Du corpus d’images réalisées elle en sélectionne un nombre limité. Chacune choisie avec soin pour sa force formelle représente un moment de la journée : repos, toilette, cuisine, temps avec un client, moment de loisir avec les copines ou la famille. Ainsi, en douze images, Olivia tient la chronique archétypale d’un quotidien propre à toutes et à chacune de ces jeunes femmes. Elle ne cherche cependant pas à faire une photographie pour « rapporter » des informations qui permettent d’analyser ou de faire un diagnostic sur l’état du monde moderne, telle une photographie journalistique, mais davantage à construire un univers autour de la représentation de ses contemporaines dans ce monde moderne, mais avec plus de poésie. « Je cherche à montrer la grâce dans le geste et la posture, quelque chose proche de la merveille, du divin, de l’invisible », dit elle. 

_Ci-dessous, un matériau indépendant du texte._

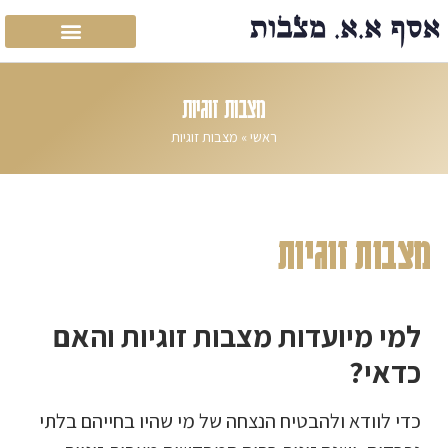
מצבות זוגיות
ראשי
»
מצבות זוגיות
מצבות זוגיות
למי מיועדות מצבות זוגיות והאם
כדאי?
כדי לוודא ולהבטיח הנצחה של מי שהיו בחייהם בלתי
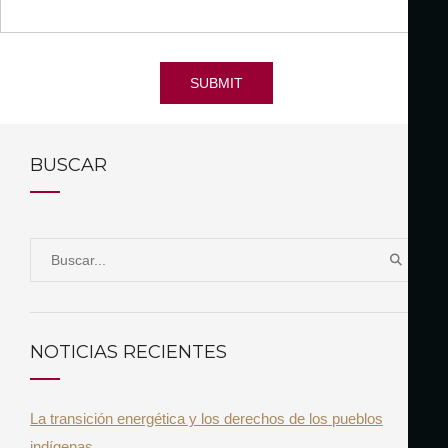
SUBMIT
BUSCAR
S
B
e
U
a
S
r
C
NOTICIAS RECIENTES
A
c
R
h
La transición energética y los derechos de los pueblos
f
indígenas
o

Cette démarche s’affirme dans des ensembles ayant le monde du travail comme motif : « Les ouvrières de l’Aigle », « Les dentellières de Calais », celles d’Alençon ou les femmes du Centre Emmaüs de Malmaisons, par exemple. Symbolisant un métier ou un groupe sociétal, constitués d’un choix serré de photographies, ces travaux sont réalisés en portant une grande attention à la couleur et à la lumière, tout autant qu’aux postures, aux regards et aux gestes. Mais au fil du temps, son regard enrichi du questionnement de la peinture italienne et de la peinture religieuse tendra vers plus de dépouillement.

La gamme des couleurs se restreint, l’environnement s’estompe dans l’ombre jusqu’à s’effacer en fond uni dans les derniers travaux, donnant à l’expression et à l’habitus corporel une valeur iconique.

Invitée en résidence d’artiste dans les quartiers du Mirail en 2010, Olivia Gay fut accueillie dans différentes structures et associations. Elle a rencontré des femmes de toutes conditions et de toutes origines : mères de famille, étudiantes, employées d’établissements sociaux… Elle s’est penchée sur la manière dont elles apparaissent au quotidien dans l’espace public et les a photographiées sur un fond uni, loin de leur environnement social et professionnel. Ainsi, accumulant des images presque abstraites d’individualités que laissent transparaître les expressions, les vêtements et les attitudes face à l’objectif, elle esquisse le portrait d’un quartier.

Enfin, Olivia gay a joué de l’étymologie du nom du quartier pour donner un titre à ce dernier ensemble. « Mirabilia », mot latin qui veut dire merveilleux, admirable, est à l’origine de Mirail, le choix de ce mot est aussi une sorte d’hommage à ces «madones» du quotidien.